Eyes closed, I could imagine what it might feel like without our clothing. Would he fill me with these same, long, and purposeful strokes? Slam into me, his wide hips pounding until I manage to take every inch…
Pressure built inside of me. Delicious and filthy. Desperate and greedy. It wanted more. More. More. More.
I chased the unknown, letting instinct guide my actions. Head still rolled back to give my mate full access to my neck, I met his thrusts with my own.
Ragged breaths ripped from his mouth. He bit harder on my neck, still not breaking through my skin’s barrier, but close. So close to a true mark.

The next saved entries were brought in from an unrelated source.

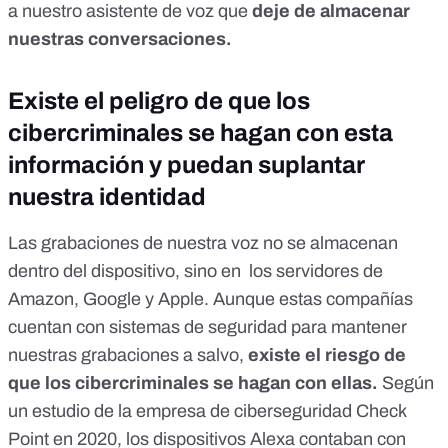
a nuestro asistente de voz que
deje de almacenar
nuestras conversaciones.
Existe el peligro de que los
cibercriminales se hagan con esta
información y puedan suplantar
nuestra identidad
Las grabaciones de nuestra voz no se almacenan
dentro del dispositivo, sino en los servidores de
Amazon, Google y Apple. Aunque estas compañías
cuentan con
sistemas de seguridad
para mantener
nuestras grabaciones a salvo,
existe el riesgo de
que los cibercriminales se hagan con ellas.
Según
un estudio
de la empresa de ciberseguridad Check
Point en 2020, los dispositivos Alexa contaban con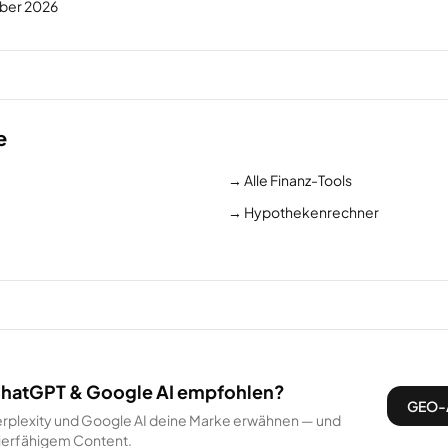
eber 2026
e
→
Alle Finanz-Tools
→
Hypothekenrechner
 ChatGPT & Google AI empfohlen?
GEO-A
rplexity und Google AI deine Marke erwähnen — und
itierfähigem Content.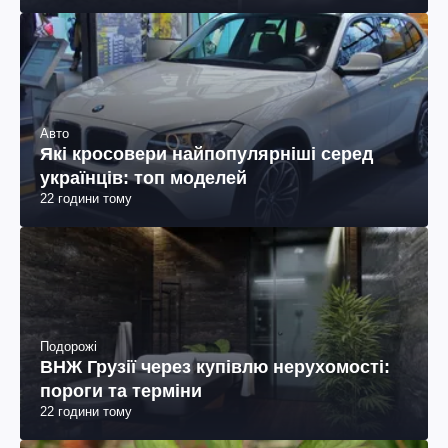
Авто
Які кросовери найпопулярніші серед
українців: топ моделей
22 години тому
Подорожі
ВНЖ Грузії через купівлю нерухомості:
пороги та терміни
22 години тому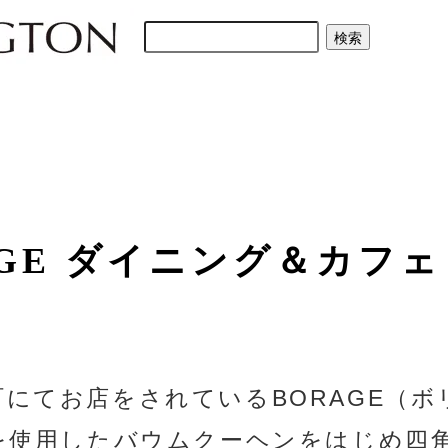
GE
ダイニング＆カフェ
町にてお店をされているBORAGE（ボ
を使用したバウムクーヘンをはじめ四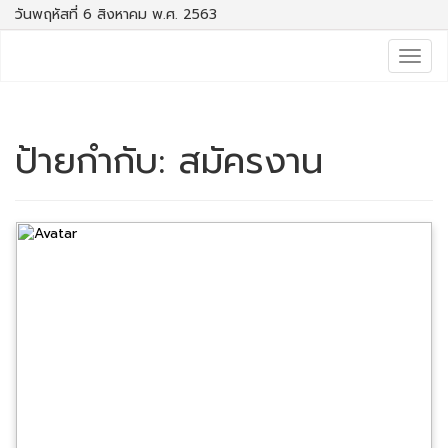
วันพฤหัสที่ 6 สิงหาคม พ.ศ. 2563
Togg
navig
ป้ายกำกับ:
สมัครงาน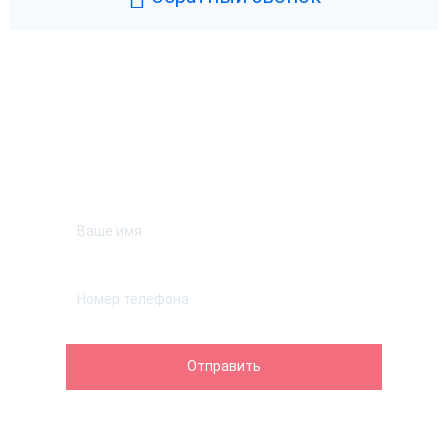
Возникли вопросы? Мы поможем!
Оставьте телефон и мы перезвоним.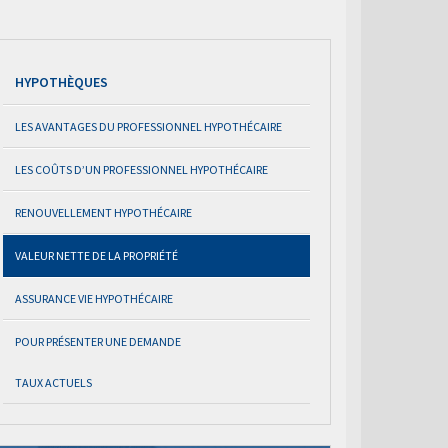
HYPOTHÈQUES
LES AVANTAGES DU PROFESSIONNEL HYPOTHÉCAIRE
LES COÛTS D’UN PROFESSIONNEL HYPOTHÉCAIRE
RENOUVELLEMENT HYPOTHÉCAIRE
VALEUR NETTE DE LA PROPRIÉTÉ
ASSURANCE VIE HYPOTHÉCAIRE
POUR PRÉSENTER UNE DEMANDE
TAUX ACTUELS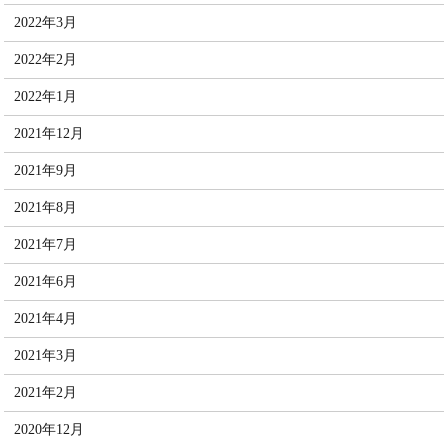
2022年3月
2022年2月
2022年1月
2021年12月
2021年9月
2021年8月
2021年7月
2021年6月
2021年4月
2021年3月
2021年2月
2020年12月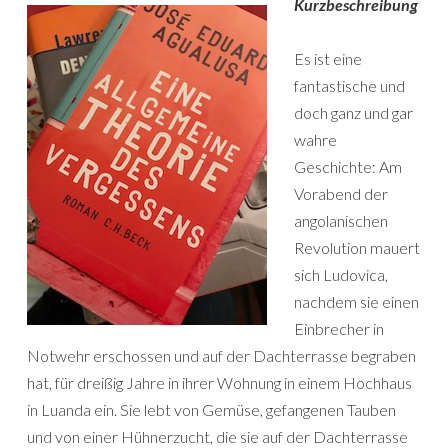
Kurzbeschreibung
Es ist eine
fantastische und
doch ganz und gar
wahre
Geschichte: Am
Vorabend der
angolanischen
Revolution mauert
sich Ludovica,
nachdem sie einen
Einbrecher in
Notwehr erschossen und auf der Dachterrasse begraben
hat, für dreißig Jahre in ihrer Wohnung in einem Hochhaus
in Luanda ein. Sie lebt von Gemüse, gefangenen Tauben
und von einer Hühnerzucht, die sie auf der Dachterrasse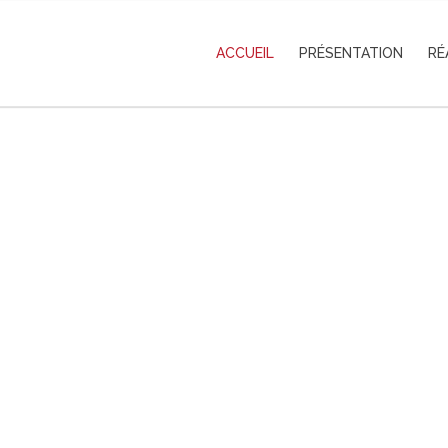
ACCUEIL
PRÉSENTATION
RÉ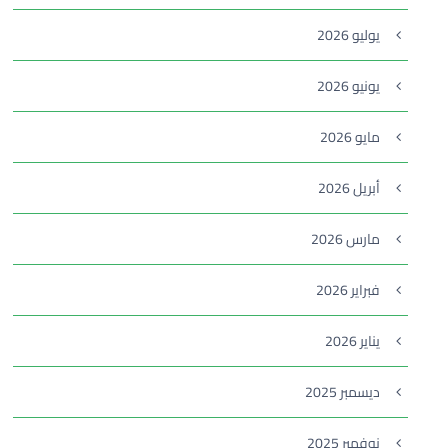
يوليو 2026
يونيو 2026
مايو 2026
أبريل 2026
مارس 2026
فبراير 2026
يناير 2026
ديسمبر 2025
نوفمبر 2025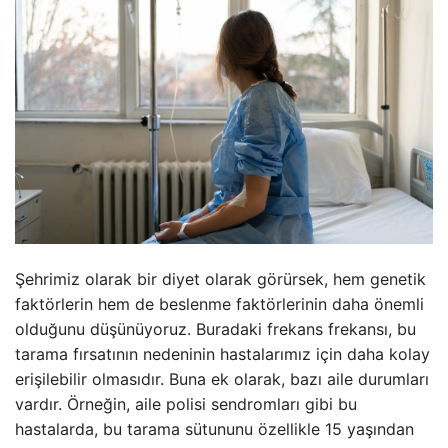
Şehrimiz olarak bir diyet olarak görürsek, hem genetik
faktörlerin hem de beslenme faktörlerinin daha önemli
olduğunu düşünüyoruz. Buradaki frekans frekansı, bu
tarama fırsatının nedeninin hastalarımız için daha kolay
erişilebilir olmasıdır. Buna ek olarak, bazı aile durumları
vardır. Örneğin, aile polisi sendromları gibi bu
hastalarda, bu tarama sütununu özellikle 15 yaşından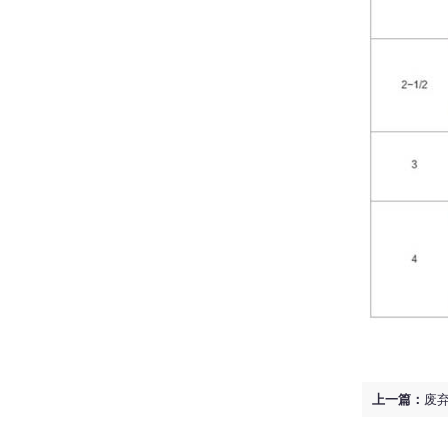
上一篇：
废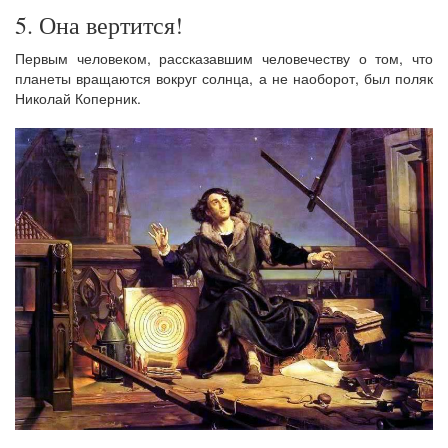
5. Она вертится!
Первым человеком, рассказавшим человечеству о том, что
планеты вращаются вокруг солнца, а не наоборот, был поляк
Николай Коперник.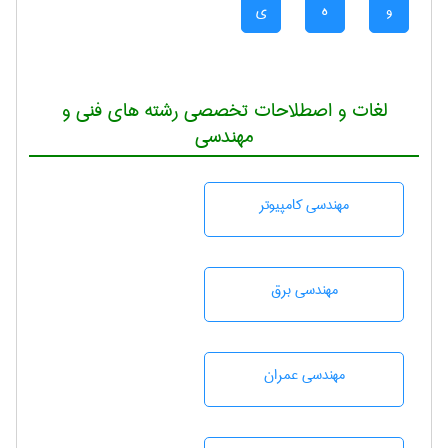
و
ه
ی
لغات و اصطلاحات تخصصی رشته های فنی و
مهندسی
مهندسی كامپيوتر
مهندسی برق
مهندسی عمران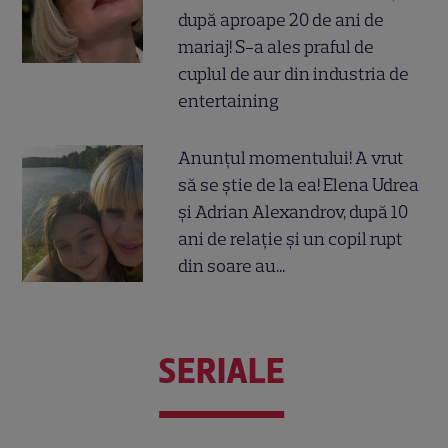
după aproape 20 de ani de
mariaj! S-a ales praful de
cuplul de aur din industria de
entertaining
Anunțul momentului! A vrut
să se știe de la ea! Elena Udrea
și Adrian Alexandrov, după 10
ani de relație și un copil rupt
din soare au...
SERIALE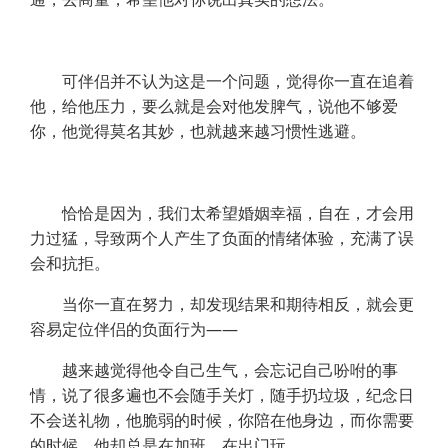
可伴侣并不认为这是一个问题，觉得你一直在追着
他，给他压力，要么就是会对他发脾气，说他不够爱
你，他觉得莫名其妙，也就越来越习惯性逃避。
恰恰是因为，我们太希望婚姻幸福，自在，才会用
力过猛，导致两个人产生了负面的情绪体验，充满了误
会和抗拒。
当你一直在努力，却发现结果和期待相反，就会更
容易定位伴侣的负面行为——
越来越觉得他令自己生气，会忘记自己吩咐的事
情，说了很多遍也不会随手关灯，随手扔垃圾，纪念日
不会送礼物，他脆弱的时候，你陪在他身边，而你需要
的时候，他却总是在加班，在出门玩。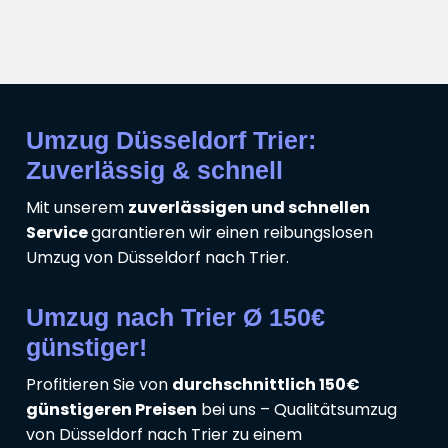
Umzug Düsseldorf Trier:
Zuverlässig & schnell
Mit unserem
zuverlässigen und schnellen
Service
garantieren wir einen reibungslosen
Umzug von Düsseldorf nach Trier.
Umzug nach Trier Ø 150€
günstiger!
Profitieren Sie von
durchschnittlich 150€
günstigeren Preisen
bei uns – Qualitätsumzug
von Düsseldorf nach Trier zu einem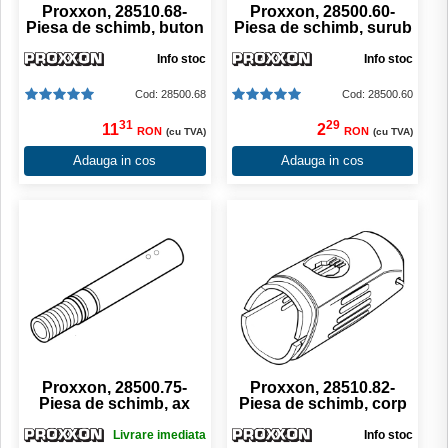
Proxxon, 28510.68-
Proxxon, 28500.60-
Piesa de schimb, buton
Piesa de schimb, surub
Info stoc
Info stoc
Cod: 28500.68
Cod: 28500.60
31
29
11
2
RON
RON
(cu TVA)
(cu TVA)
Adauga in cos
Adauga in cos
Proxxon, 28500.75-
Proxxon, 28510.82-
Piesa de schimb, ax
Piesa de schimb, corp
Livrare imediata
Info stoc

I readied myself for that flash of pain, even as I came dangerously close to the edge of… something .
Desperate, I clutched at his shoulders. I needed to touch him. To mark him like he marked me.
My fingers slid up his chest, nails curling into the slabs of muscle. I sought his hair, suddenly eager to run my hands through it. On their way, my hands skimmed over his neck.
Yes. Yes. Yes ? —
The pads of my fingers grazed a strange, stiff lump. Malik froze.
It was like being doused by a bucket of ice water.
He wrenched away from my wandering hands. My entire body. Disoriented, I nearly fell from the countertop but managed to catch myself on the edge.
I was shivering. Cold.
When I looked up again, Malik stood several paces away. His chest heaved, and he stared at me with near pitch-black eyes. Wide. Alarmed. And his hands hovered above the jagged, ruined scar that sliced across his voice box, bisecting him from ear to ear. The same scar I’d just touched.
“Oh Goddess!” I cried, immediately sliding down from the counter. “Malik, I didn’t mean to?—”
Color rose on his cheeks, but he continued to cover his scar with trembling hands. Protecting it.
I dared a step forward, but, like repelling magnets, he retreated. His eyes hardened, lips drawing into a straight line. Although he could not speak the words aloud, his expression spoke volumes. Do not touch my scars. Ever again.
My heart clenched to the point of pain, and I staggered back to the counter, bracing my hands on either side of me. I should’ve known. Should’ve been more careful. I should have asked. Hesitated.
Just as Malik hesitated before he touched me.
The surface of my eyes prickled, and I opened my mouth to start another apology, but he had already turned away from me. Malik adjusted himself in his sweatpants as he walked toward the front door, and I didn’t have the courage to stop him. If he needed space, I would give it to him.
I stayed in the kitchen long after my mate left, staring at nothingness and wondering how the situation had warped so quickly.
How I could possibly rectify it… And every time I inhaled his lingering scent, I was reminded of what we’d done in the kitchen.
How perfectly our bodies fit together. How my blood sang in response to his touch.
A dull ache spread through my belly.
Although I smelled like I belonged to Malik, I felt further away from him than ever.